IM think ing i want to buy another rope, something smaller such as a 9.8mm. I currently have a 10.5 and i like it, its all that i have known so having the thick rope has not botherd me with wheight at all, and it wears really good. the thinner rope is gonna be a shock to me when i get on it, maybe ill be able to climb harder...
unless its a wall, i dont use anything thicker than a 9.8mm....mostly because i dont project or dog stuff too much, so i dont really wear my ropes that way. i also cant bring myself to buy another 10.2mm for trad climbing.
my current ropes are: 60m 9.8mm 70m 9.5mm 60m 10.2mm supersafe for walls.
you, the eternal gear whore can't get another rope?!?!?
what's the world coming to???
i've been pretty happy with the 9.8mm for rock. light use has made it last a few years. got a 10.5, too (i think it's 10.5) but haven't used it much. also have a 9.1 and a 8.6 that i use as doubles for ice (used the 9.1 as a single the first time i took it out....my partner looked at it and said "man that's thin"...no jokes please).
so, in summary, i am starting to get more specific on ropes for certain uses. for ice, 2 ropes most of the time. fatter ropes on rock and usually only 1 of them.
Doesn't this belong in "The Ladie's Room," right next to that thread about oral sex?

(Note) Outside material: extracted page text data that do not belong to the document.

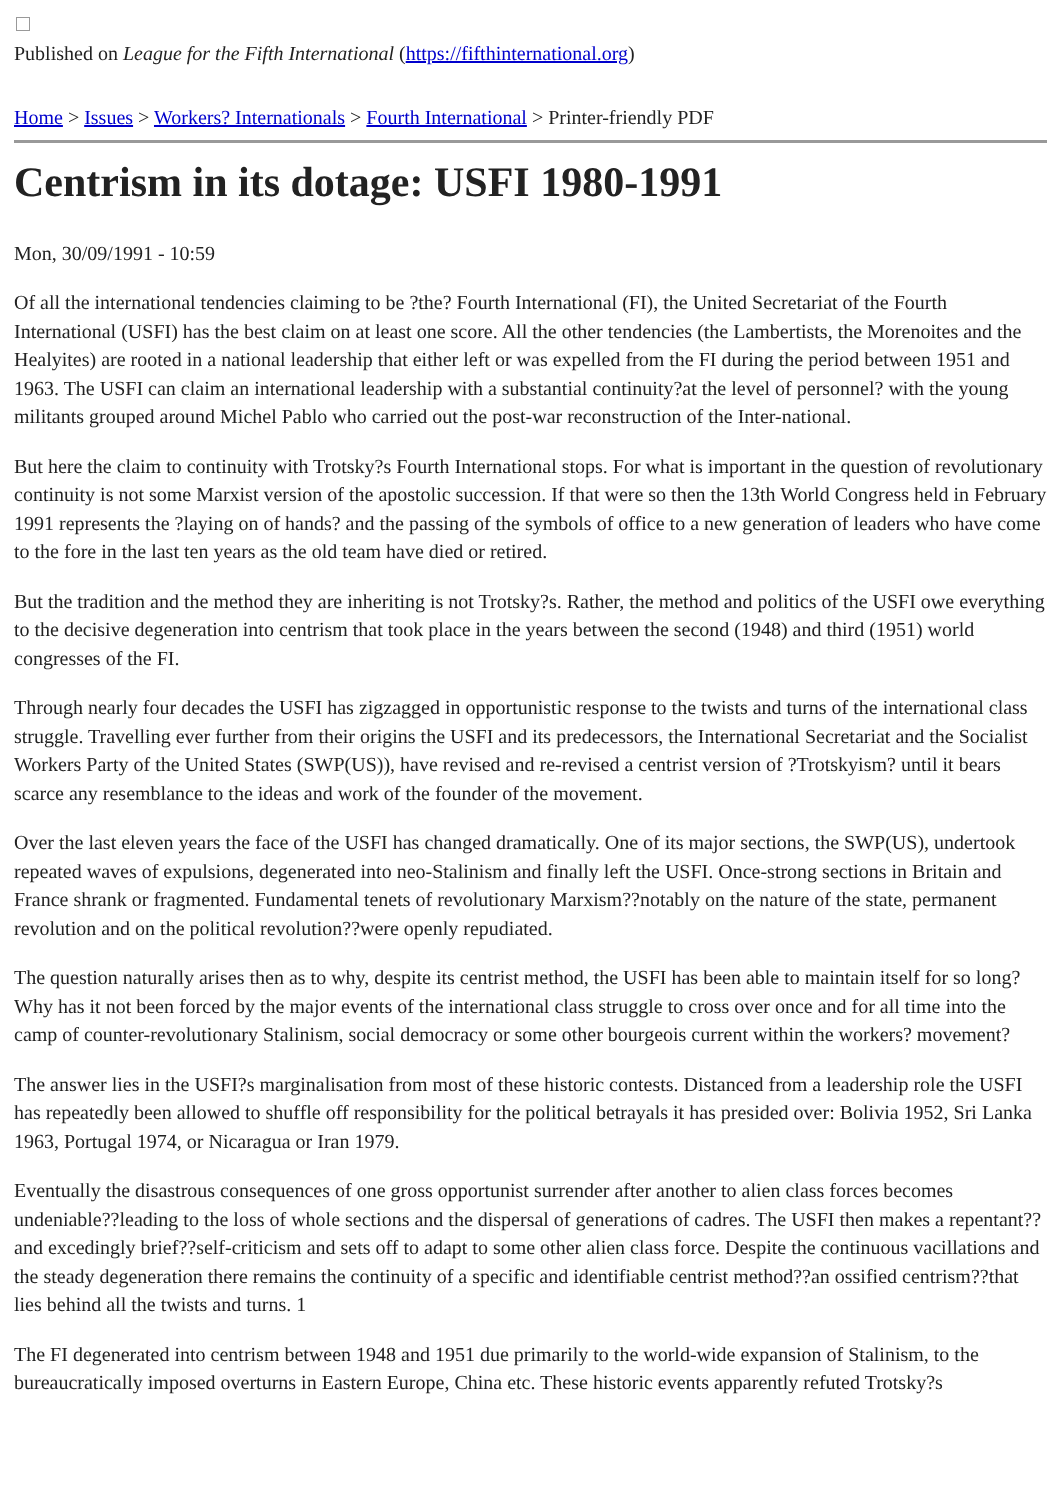Published on League for the Fifth International (https://fifthinternational.org)
Home > Issues > Workers? Internationals > Fourth International > Printer-friendly PDF
Centrism in its dotage: USFI 1980-1991
Mon, 30/09/1991 - 10:59
Of all the international tendencies claiming to be ?the? Fourth International (FI), the United Secretariat of the Fourth International (USFI) has the best claim on at least one score. All the other tendencies (the Lambertists, the Morenoites and the Healyites) are rooted in a national leadership that either left or was expelled from the FI during the period between 1951 and 1963. The USFI can claim an international leadership with a substantial continuity?at the level of personnel? with the young militants grouped around Michel Pablo who carried out the post-war reconstruction of the Inter-national.
But here the claim to continuity with Trotsky?s Fourth International stops. For what is important in the question of revolutionary continuity is not some Marxist version of the apostolic succession. If that were so then the 13th World Congress held in February 1991 represents the ?laying on of hands? and the passing of the symbols of office to a new generation of leaders who have come to the fore in the last ten years as the old team have died or retired.
But the tradition and the method they are inheriting is not Trotsky?s. Rather, the method and politics of the USFI owe everything to the decisive degeneration into centrism that took place in the years between the second (1948) and third (1951) world congresses of the FI.
Through nearly four decades the USFI has zigzagged in opportunistic response to the twists and turns of the international class struggle. Travelling ever further from their origins the USFI and its predecessors, the International Secretariat and the Socialist Workers Party of the United States (SWP(US)), have revised and re-revised a centrist version of ?Trotskyism? until it bears scarce any resemblance to the ideas and work of the founder of the movement.
Over the last eleven years the face of the USFI has changed dramatically. One of its major sections, the SWP(US), undertook repeated waves of expulsions, degenerated into neo-Stalinism and finally left the USFI. Once-strong sections in Britain and France shrank or fragmented. Fundamental tenets of revolutionary Marxism??notably on the nature of the state, permanent revolution and on the political revolution??were openly repudiated.
The question naturally arises then as to why, despite its centrist method, the USFI has been able to maintain itself for so long? Why has it not been forced by the major events of the international class struggle to cross over once and for all time into the camp of counter-revolutionary Stalinism, social democracy or some other bourgeois current within the workers? movement?
The answer lies in the USFI?s marginalisation from most of these historic contests. Distanced from a leadership role the USFI has repeatedly been allowed to shuffle off responsibility for the political betrayals it has presided over: Bolivia 1952, Sri Lanka 1963, Portugal 1974, or Nicaragua or Iran 1979.
Eventually the disastrous consequences of one gross opportunist surrender after another to alien class forces becomes undeniable??leading to the loss of whole sections and the dispersal of generations of cadres. The USFI then makes a repentant??and excedingly brief??self-criticism and sets off to adapt to some other alien class force. Despite the continuous vacillations and the steady degeneration there remains the continuity of a specific and identifiable centrist method??an ossified centrism??that lies behind all the twists and turns. 1
The FI degenerated into centrism between 1948 and 1951 due primarily to the world-wide expansion of Stalinism, to the bureaucratically imposed overturns in Eastern Europe, China etc. These historic events apparently refuted Trotsky?s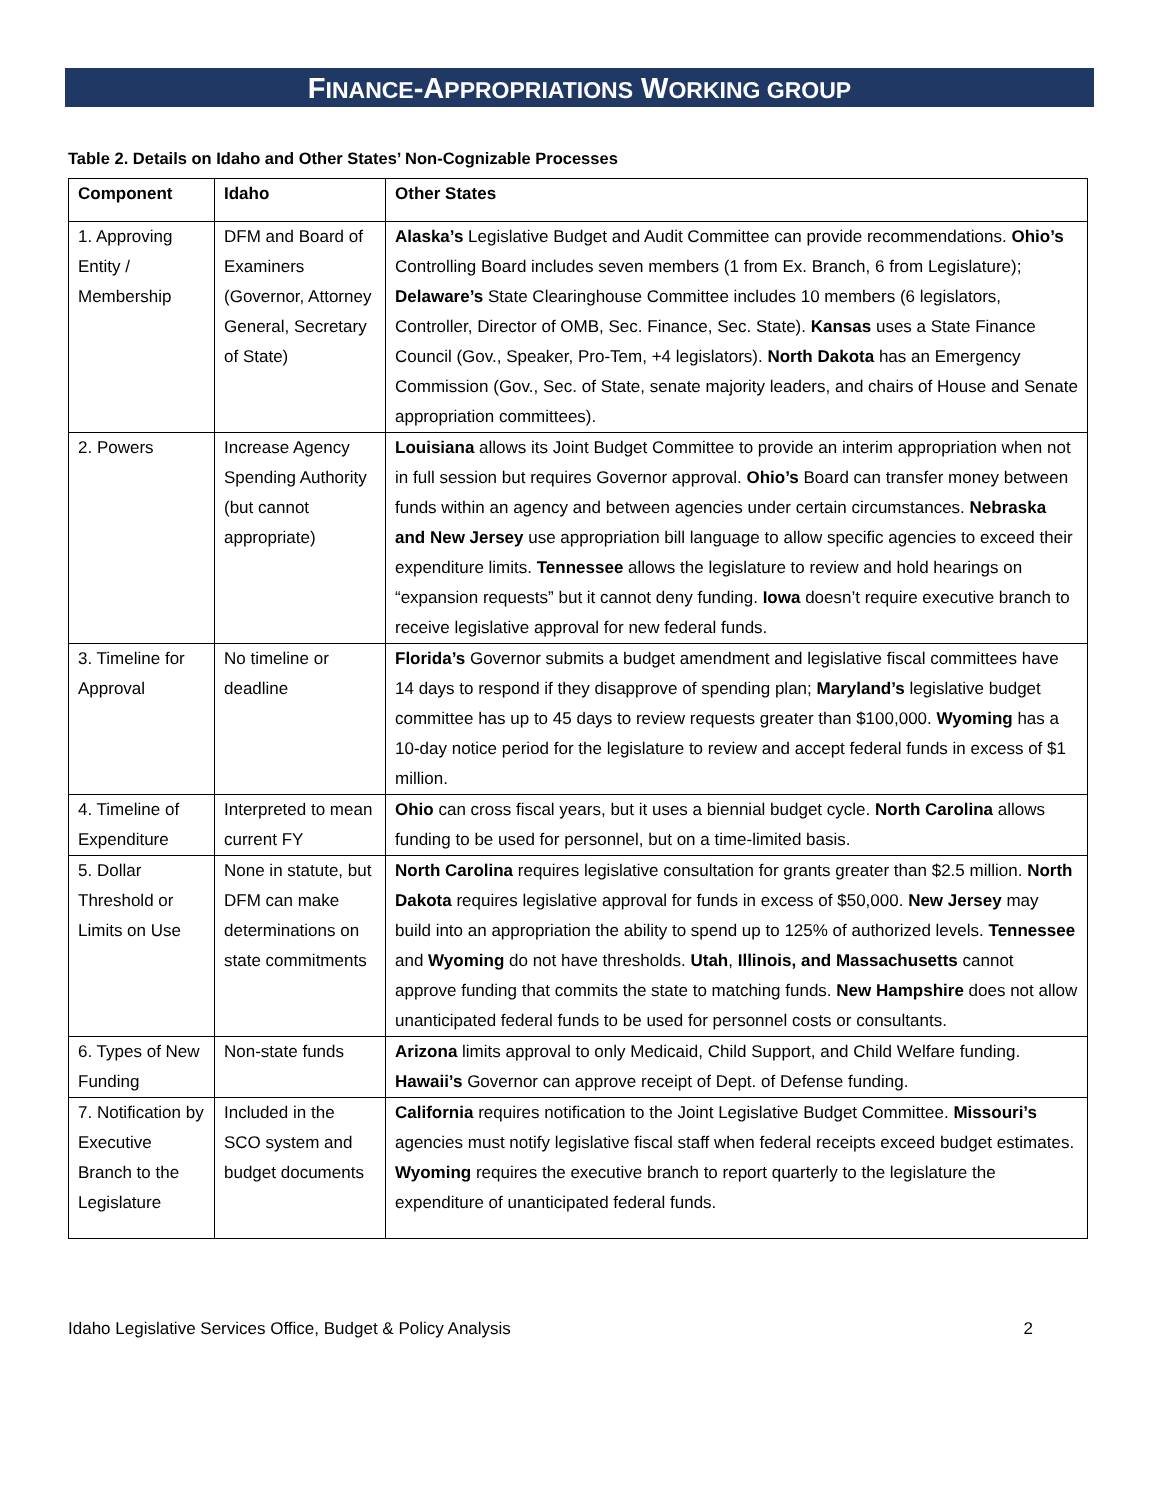FINANCE-APPROPRIATIONS WORKING GROUP
Table 2. Details on Idaho and Other States’ Non-Cognizable Processes
| Component | Idaho | Other States |
| --- | --- | --- |
| 1. Approving Entity / Membership | DFM and Board of Examiners (Governor, Attorney General, Secretary of State) | Alaska’s Legislative Budget and Audit Committee can provide recommendations. Ohio’s Controlling Board includes seven members (1 from Ex. Branch, 6 from Legislature); Delaware’s State Clearinghouse Committee includes 10 members (6 legislators, Controller, Director of OMB, Sec. Finance, Sec. State). Kansas uses a State Finance Council (Gov., Speaker, Pro-Tem, +4 legislators). North Dakota has an Emergency Commission (Gov., Sec. of State, senate majority leaders, and chairs of House and Senate appropriation committees). |
| 2. Powers | Increase Agency Spending Authority (but cannot appropriate) | Louisiana allows its Joint Budget Committee to provide an interim appropriation when not in full session but requires Governor approval. Ohio’s Board can transfer money between funds within an agency and between agencies under certain circumstances. Nebraska and New Jersey use appropriation bill language to allow specific agencies to exceed their expenditure limits. Tennessee allows the legislature to review and hold hearings on “expansion requests” but it cannot deny funding. Iowa doesn’t require executive branch to receive legislative approval for new federal funds. |
| 3. Timeline for Approval | No timeline or deadline | Florida’s Governor submits a budget amendment and legislative fiscal committees have 14 days to respond if they disapprove of spending plan; Maryland’s legislative budget committee has up to 45 days to review requests greater than $100,000. Wyoming has a 10-day notice period for the legislature to review and accept federal funds in excess of $1 million. |
| 4. Timeline of Expenditure | Interpreted to mean current FY | Ohio can cross fiscal years, but it uses a biennial budget cycle. North Carolina allows funding to be used for personnel, but on a time-limited basis. |
| 5. Dollar Threshold or Limits on Use | None in statute, but DFM can make determinations on state commitments | North Carolina requires legislative consultation for grants greater than $2.5 million. North Dakota requires legislative approval for funds in excess of $50,000. New Jersey may build into an appropriation the ability to spend up to 125% of authorized levels. Tennessee and Wyoming do not have thresholds. Utah , Illinois, and Massachusetts cannot approve funding that commits the state to matching funds. New Hampshire does not allow unanticipated federal funds to be used for personnel costs or consultants. |
| 6. Types of New Funding | Non-state funds | Arizona limits approval to only Medicaid, Child Support, and Child Welfare funding. Hawaii’s Governor can approve receipt of Dept. of Defense funding. |
| 7. Notification by Executive Branch to the Legislature | Included in the SCO system and budget documents | California requires notification to the Joint Legislative Budget Committee. Missouri’s agencies must notify legislative fiscal staff when federal receipts exceed budget estimates. Wyoming requires the executive branch to report quarterly to the legislature the expenditure of unanticipated federal funds. |
Idaho Legislative Services Office, Budget & Policy Analysis 2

Seriously? I'm really liking the two 10.2mm ropes I've gotten recently. They don't feel too bulky, but they feel beefy enough. I still haven't managed to get a 70m though :(
(This post was edited by zeke_sf on Feb 28, 2007, 6:38 PM)
you, the eternal gear whore can't get another rope?!?!?
what's the world coming to???
i didnt say anything about not getting another rope...i just said i couldnt bring myself to buy a 10.2. they're heavy. and not as sexy as Sterling's new 9.2 or Mammut's doubles, one or both of which are next on my list of ropes to purchase.
btw- the three ropes i listed, those are just my active lead lines. i've got 4 more lines in the gear room for TR and trailing. yeah, i got problems.
I like em skinny, I have a 9.8 sterling, it is a sweet rope, clips really good and feels real nice to hold. I also like my friends sterling marathon pro (10.1). Sterling, i'm told, measures there ropes more accurately than other companies. Supposedly other companies measure their ropes with an 80lb weight hanging from it, so my 9.8 is very close to my old maxim 9.5.
I also have a 10.3 70m rope I use on long trad, that extra 30 feet has saved me from several hanging belays, but I hate how thick it is, it is the cheapest rope edelweiss makes, not the worst rope, but got super fat in a short amount of time, learned my lesson there, buy good ropes, you can typically find a great rope for about $130(60m) on the web.
you, the eternal gear whore can't get another rope?!?!?
what's the world coming to???
i didnt say anything about not getting another rope...i just said i couldnt bring myself to buy a 10.2. they're heavy. and not as sexy as Sterling's new 9.2 or Mammut's doubles, one or both of which are next on my list of ropes to purchase.
btw- the three ropes i listed, those are just my active lead lines. i've got 4 more lines in the gear room for TR and trailing. yeah, i got problems.
we all have problems, John. that's why we climb, is it not???